Her widower, trumpeter Pedro Knight, joined a line of prominent Latino musicians who walked the final blocks of the procession.
Knight was met by Mayor Michael Bloomberg outside the cathedral.
Entertainers Antonio Banderas, Marc Anthony and Ruben Blades were among the mourners.
Cruz's body was dressed much as she performed -- in sparkling, extravagant colors.
Fans wept and hoisted her pictures and albums above their heads as the service began, alternately shouting her name and singing her songs.
When the religious portion began, the crowd grew quiet. Patti LaBelle sang "Ave Maria."

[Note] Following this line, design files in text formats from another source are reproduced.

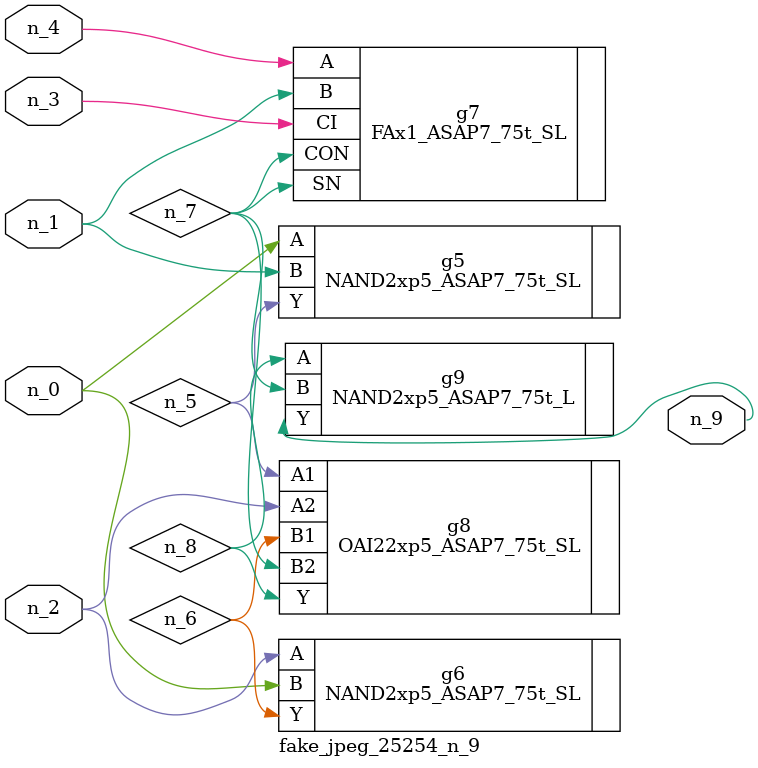
<source format=v>
module fake_jpeg_25254_n_9 (n_3, n_2, n_1, n_0, n_4, n_9);

input n_3;
input n_2;
input n_1;
input n_0;
input n_4;

output n_9;

wire n_8;
wire n_6;
wire n_5;
wire n_7;

NAND2xp5_ASAP7_75t_SL g5 ( 
.A(n_0),
.B(n_1),
.Y(n_5)
);

NAND2xp5_ASAP7_75t_SL g6 ( 
.A(n_2),
.B(n_0),
.Y(n_6)
);

FAx1_ASAP7_75t_SL g7 ( 
.A(n_4),
.B(n_1),
.CI(n_3),
.CON(n_7),
.SN(n_7)
);

OAI22xp5_ASAP7_75t_SL g8 ( 
.A1(n_5),
.A2(n_2),
.B1(n_6),
.B2(n_7),
.Y(n_8)
);

NAND2xp5_ASAP7_75t_L g9 ( 
.A(n_8),
.B(n_7),
.Y(n_9)
);


endmodule
</source>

Thousands of Cruz fans had waited Monday to glimpse her body lying in a plush coffin bed at Frank Campbell funeral home. New York Gov. George Pataki, Sen. Hillary Clinton, and Rep. Charles Rangel were among those mourners.
The crowds exceeded those who had paid their last respects there to New York celebrities such as Judy Garland, Ed Sullivan, and Billy Martin, funeral directors said.
A wake for Cruz in Miami over the weekend drew nearly 100,000 fans.
In more than five decades of performing, Cruz scooped up many of music's highest accolades, including five Grammys and two Latin Grammys. She released more than 70 albums and appeared in 10 movies.
One of Cuba's most popular singers, she fled the island nation after Fidel Castro came to power. She became a U.S. citizen in 1961 and refused to return to her homeland as long as the Communist leader ruled.